The dismissal of a nursery teacher for co-habiting with her boyfriend, contrary to her employer’s religious beliefs, and refusing to lie about it, had not suffered direct discrimination on the grounds of her religion.
Ms de Groen was employed as a teacher in a Jewish nursery runin accordance with ultra-orthodox Chabad principles. At a work-related barbecue, her boyfriend mentioned that they were co-habiting. The headteacher and managing director told Ms de Groen that her private life was of no concern to the nursery, but that it risked damaging the nursery’s reputation in the eyes of the parents. They went on to express their views that cohabitation outside marriage was wrong, that having children outside marriage was wrong, that, at the age of 23, time was passing for Ms de Groen to have children and that she should seek counselling if she had problems with the idea of marriage. They suggested that she tell the nursery that she was no longer cohabiting, even if that were not true, so that they could tell parents that this was what she had told them. However, Ms de Groen refused to do this, and she was dismissed for (among other things) “acting in contravention of the nursery’s culture, ethos and religious beliefs” and damaging the nursery’s reputation.
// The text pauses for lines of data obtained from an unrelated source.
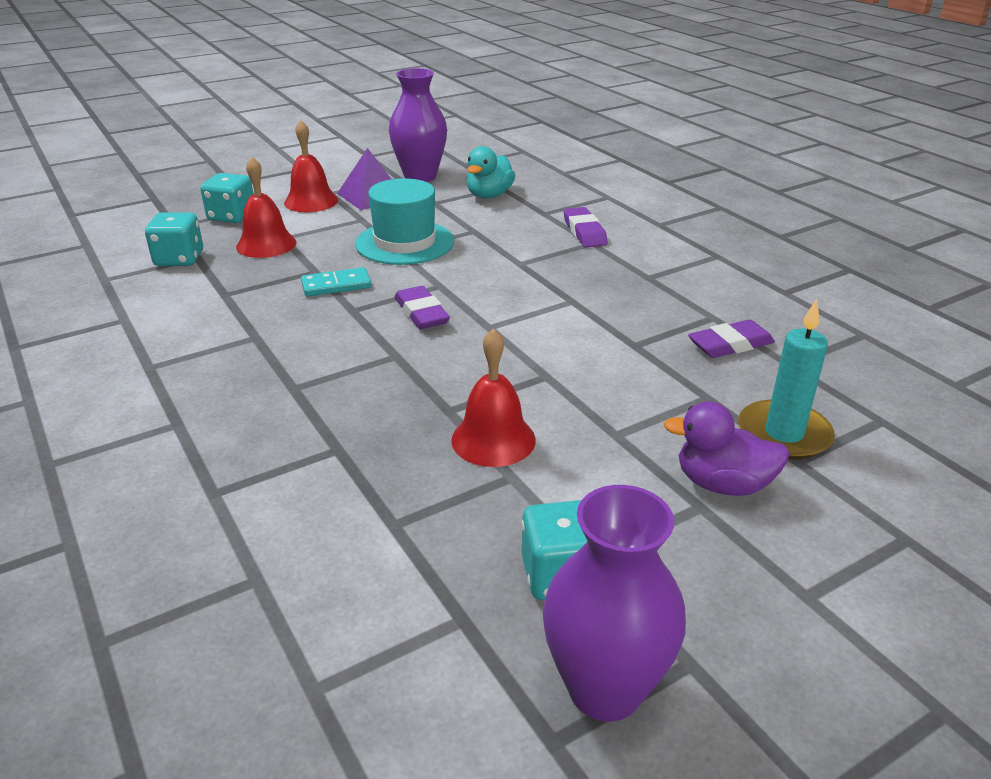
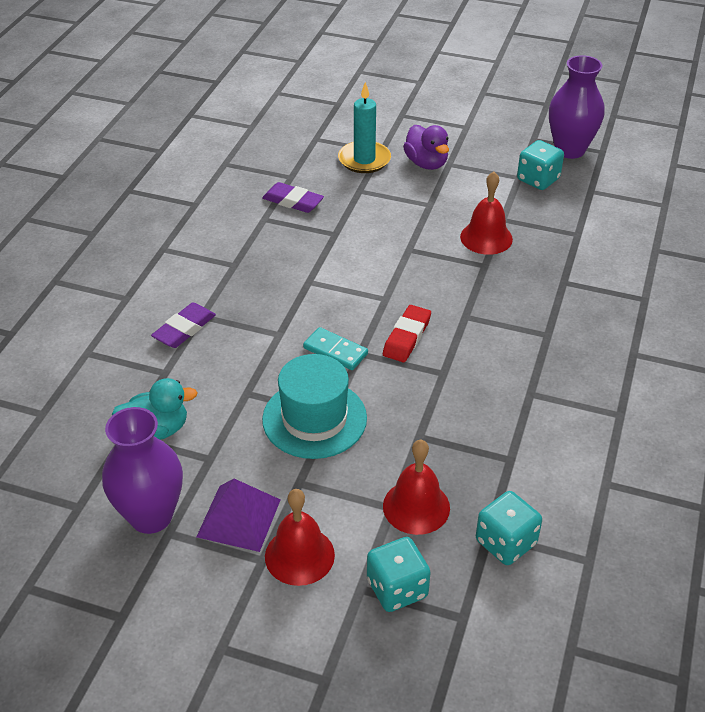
camera: 130 degrees left, 10 degrees up
turquoise domino [301,267,371,297] -> turquoise domino moved to [303,327,368,370]
purple eraser [395,286,450,330] -> red eraser [383,305,431,362]

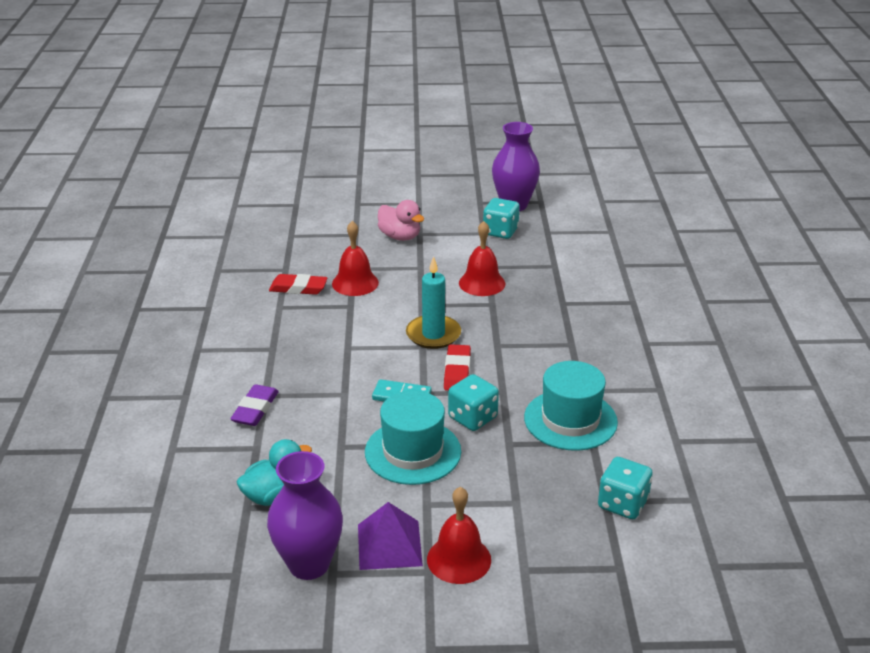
camera: 20 degrees left, 10 degrees down
purple eraser [262,182,324,213] -> red eraser [269,274,327,295]
turquoise candle [338,82,391,173] -> turquoise candle moved to [406,256,461,349]
turquoise dice [367,537,431,612] -> turquoise dice moved to [448,374,499,431]
red bell [383,440,450,535] -> red bell moved to [332,221,379,296]
purple duck [403,125,449,170] -> pink duck [378,200,424,241]
none -> turquoise hat [524,361,618,451]

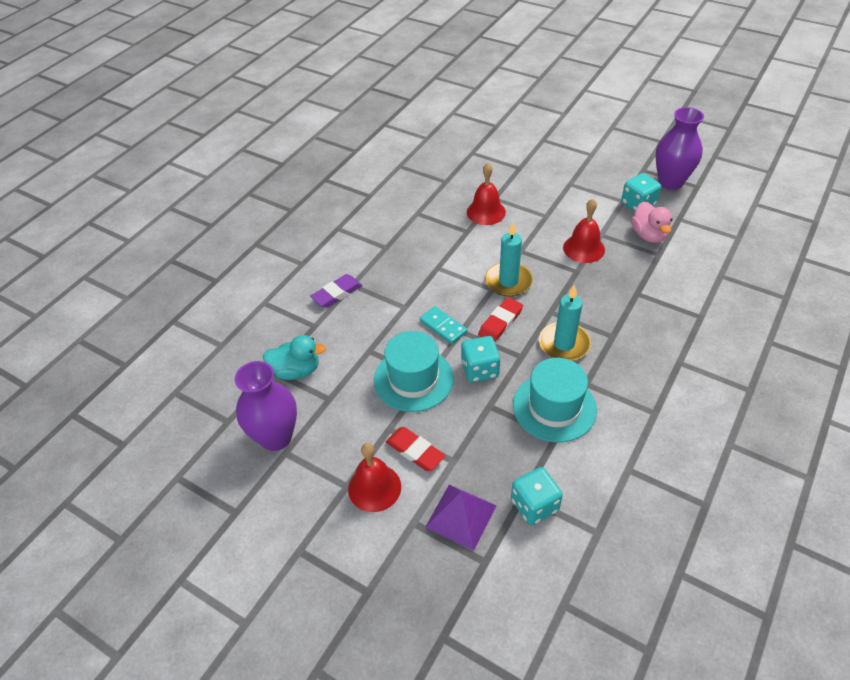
camera: 35 degrees right, 15 degrees up
red eraser [269,274,327,295] -> red eraser moved to [386,427,445,471]
purple pyramid [358,502,423,570] -> purple pyramid moved to [425,484,497,551]
pink duck [378,200,424,241] -> pink duck moved to [631,201,672,243]
none -> turquoise candle [539,285,591,361]

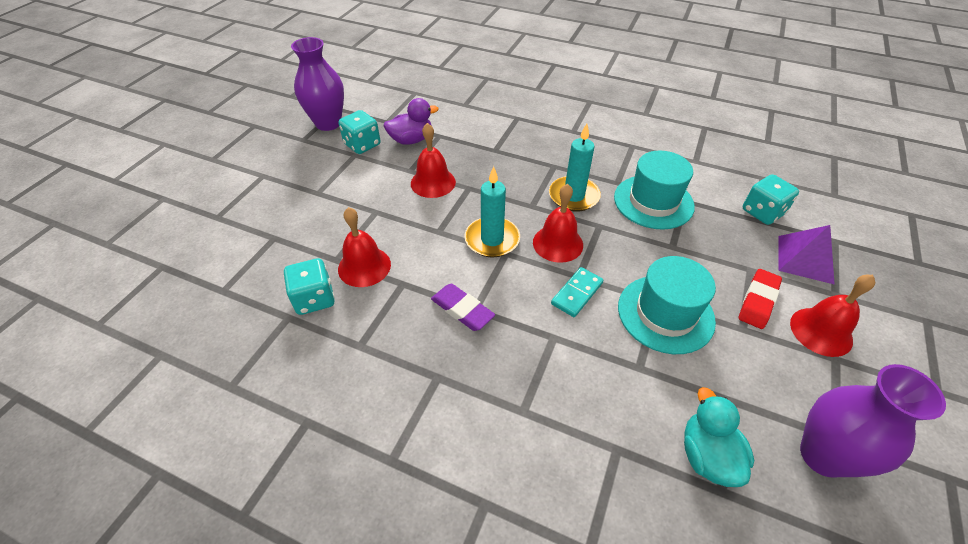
camera: 100 degrees left, 0 degrees up
purple eraser [310,274,362,308] -> purple eraser moved to [431,284,495,331]
turquoise dice [461,336,500,383] -> turquoise dice moved to [284,258,335,315]
red eraser [478,297,523,342] -> red bell [533,184,583,263]
pink duck [631,201,672,243] -> purple duck [384,98,439,145]

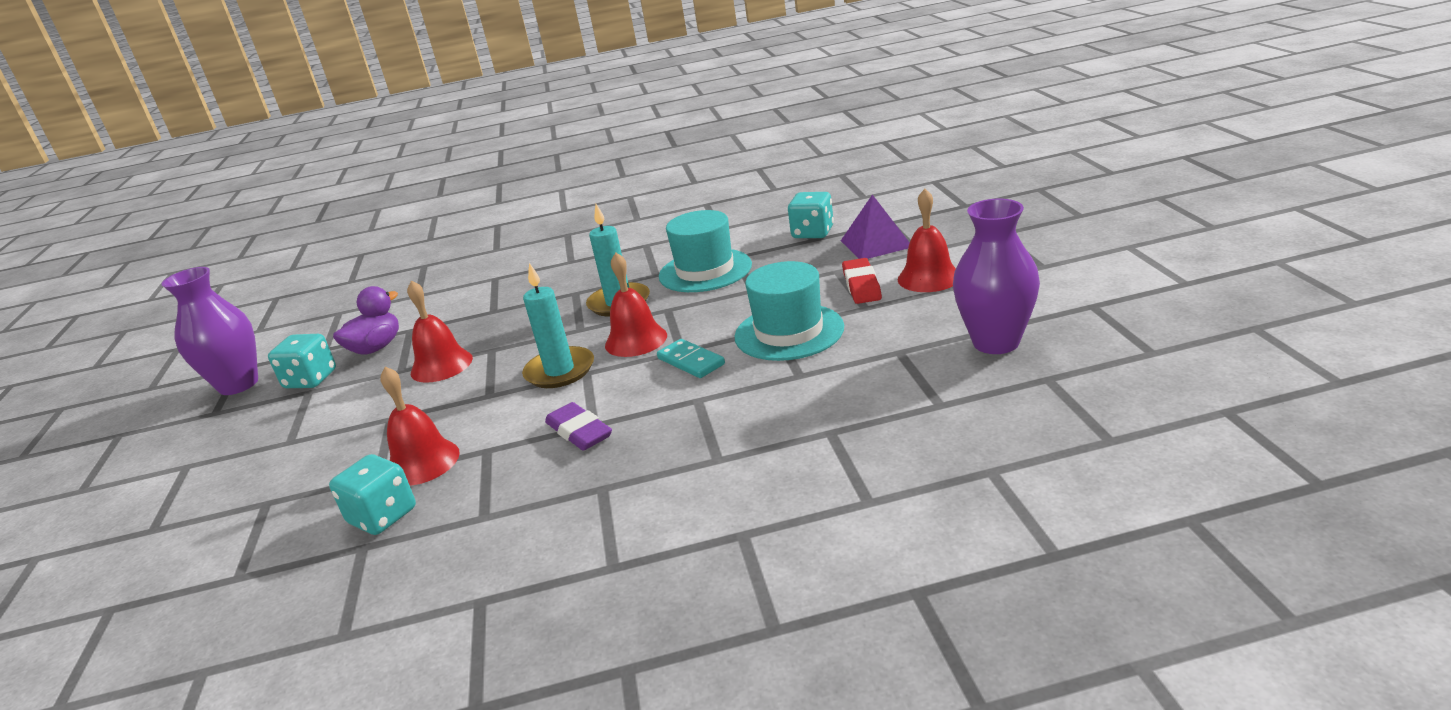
camera: 30 degrees left, 20 degrees down
purple eraser [431,284,495,331] -> purple eraser turned 45 degrees clockwise [545,402,612,451]
turquoise domino [551,267,604,317] -> turquoise domino turned 45 degrees counterclockwise [657,339,725,378]
turquoise duck [684,387,754,487] -> none

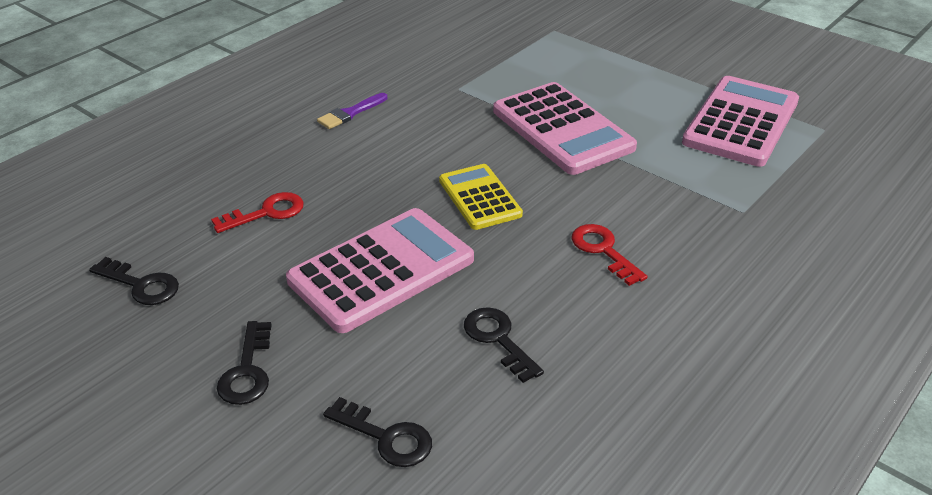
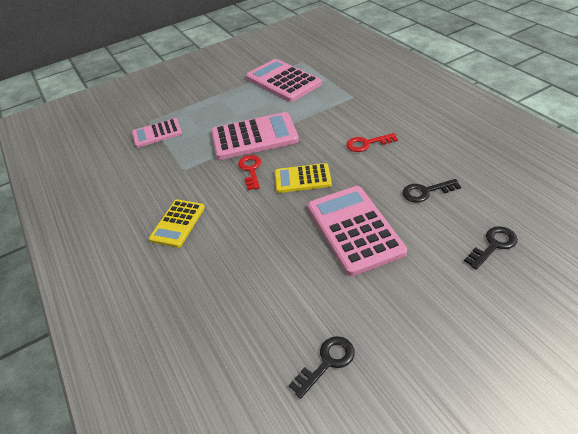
camera: 65 degrees left, 5 degrees up
red key [211,192,304,233] -> red key moved to [238,155,261,190]
black key [217,321,271,405] -> none
purple brush [317,93,387,129] -> yellow calculator [149,200,205,248]
none -> pink calculator [132,118,182,148]

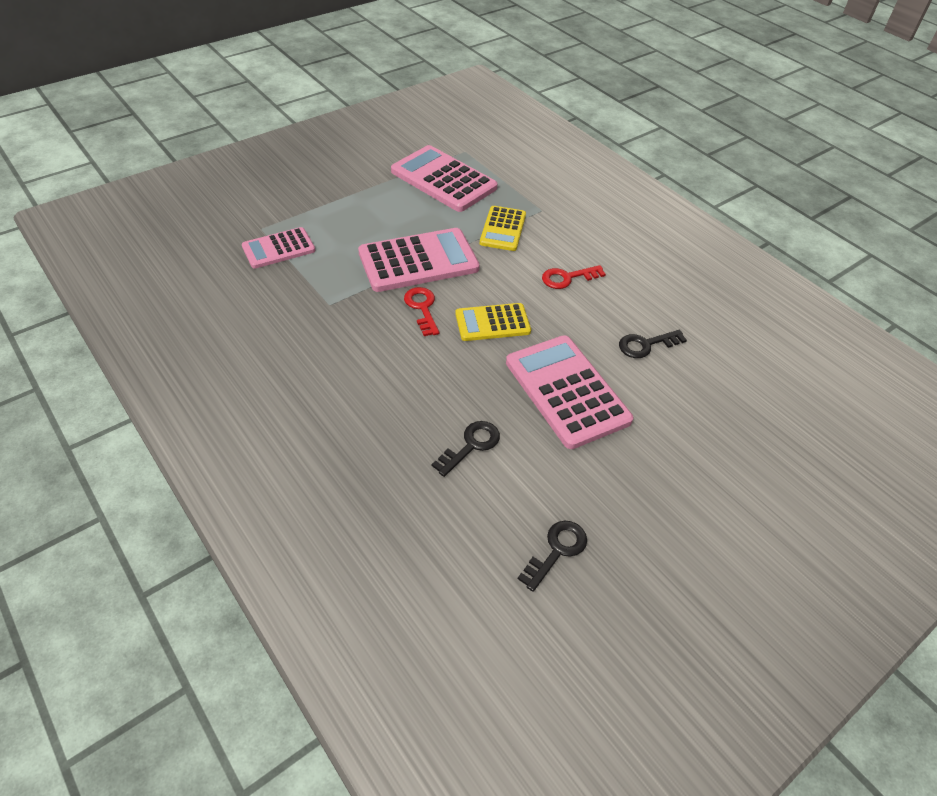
camera: 15 degrees left, 5 degrees up
yellow calculator [149,200,205,248] -> yellow calculator moved to [480,206,526,251]
black key [464,226,518,270] -> black key moved to [432,421,500,477]

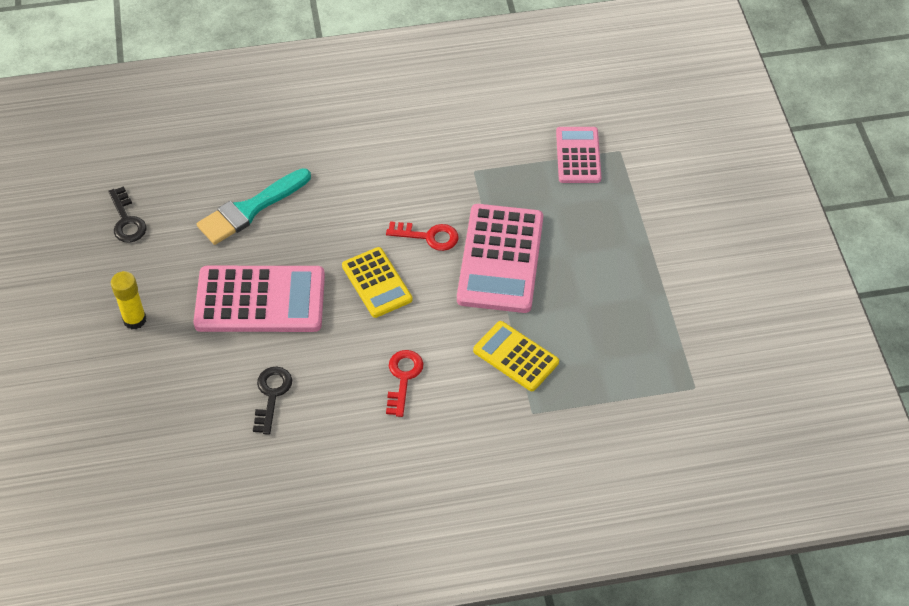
camera: 120 degrees right, 5 degrees up
pink calculator [391,145,498,212] -> none
black key [432,421,500,477] -> turquoise brush [197,168,311,245]
yellow calculator [455,303,531,341] -> yellow calculator turned 135 degrees clockwise [342,247,413,318]
none -> yellow glue stick [111,271,146,329]

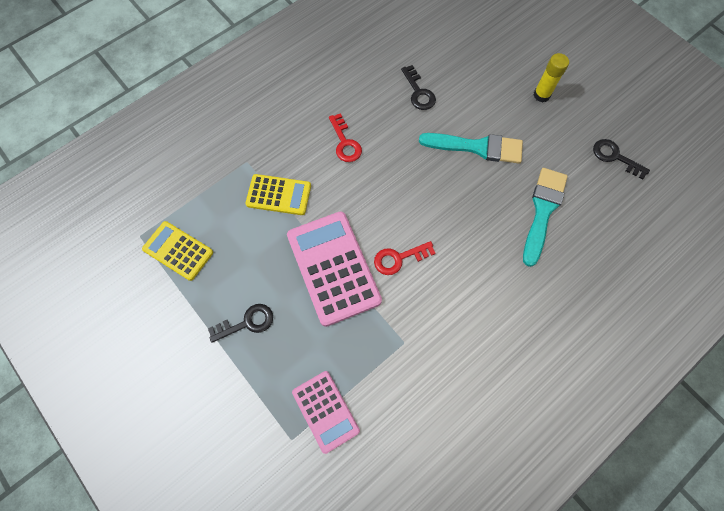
camera: 150 degrees right, 15 degrees up
pink calculator [193,266,325,332] -> turquoise brush [419,133,523,163]
yellow calculator [342,247,413,318] -> yellow calculator moved to [142,221,213,281]
none -> black key [208,304,273,343]

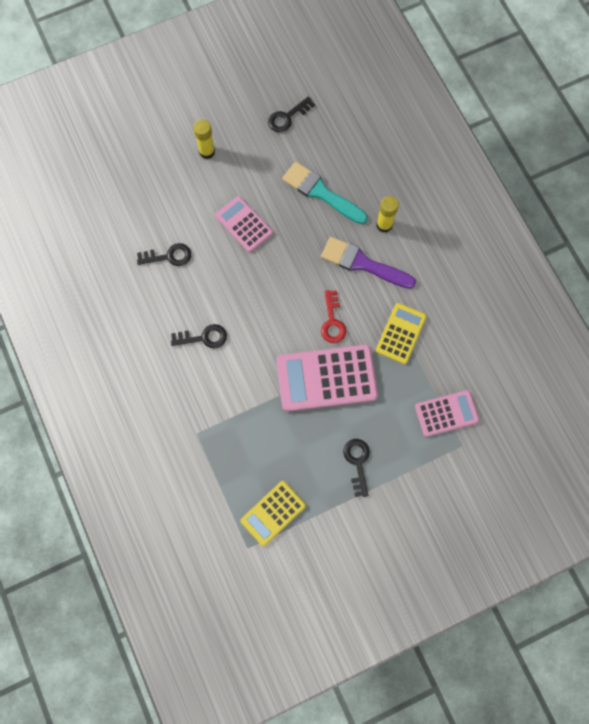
camera: 75 degrees left, 5 degrees up
yellow calculator [245,174,311,215] -> yellow calculator moved to [376,303,427,364]
red key [329,113,362,162] -> black key [171,324,227,348]
turquoise brush [419,133,523,163] -> pink calculator [215,196,273,252]
none -> purple brush [321,237,416,289]
none -> yellow glue stick [376,196,399,233]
Ms de Groen brought claims of direct discrimination and harassment on the ground of sex, and direct and indirect discrimination on the ground of religion or belief. Her claims were successful before the employment tribunal. The nursery appealed.
The EAT allowed the appeal against the finding of direct religion or belief discrimination. The employment tribunal had found that the disciplinary process and dismissal were inextricably linked with Ms de Groen’s lack of belief that co-habitation outside marriage was wrong and with the nursery’s belief. Her dismissal was because she had cohabited, which was against the nursery owners’ religious beliefs, and because she had refused to lie by saying that she was no longer co-habiting. However, the EAT disagreed with the employment tribunal. It held that the employment tribunal had made a mistake in deciding that a direct discrimination claim could arise just because the employer was acting because of its own religion or belief. It is an important principle of discrimination law that the discriminator’s motive for less favourable treatment is immaterial. Additionally, any direct discrimination claim based on the discriminator’s own characteristics will fail because the discriminator acting on its own belief would act in the same way towards anyone, and there would be no difference in treatment with any comparator. The nursery owners’ appeal against the employment tribunal’s finding of indirect discrimination was also successful. The employment tribunal had found that the nursery’s position that “employees had to be prepared to make a dishonest statement about their relationship and/or private life in order to remain employed” and that this was a provision, criterion or practice. However, the EAT said that this was an error: this was an ad hoc solution, not a formal statement of practice or policy.
The nursery’s appeal against the finding of direct discrimination on the grounds of sex failed.
WHAT DOES THIS MEAN FOR EMPLOYERS?
This case is a reminder that it is the employee’s protected characteristic, not the employer’s, that is relevant for discrimination claims. For more on this please see our alert covering the Lee v Ashers Bakery case here.
The judge also made some useful comments about the common practice of claimants of trying to shoehorn a single set of events into multiple legal categories. He discouraged this practice and recommended that claimants stay focussed on claims that “represent a realistic fit” to the events. These comments should be useful for employers defending claims where a Claimant has pleaded the same facts in multiple ways. The EAT’s comments in this case should be useful to narrow lists of issues in advance of preliminary hearings hopefully making hearings less complex.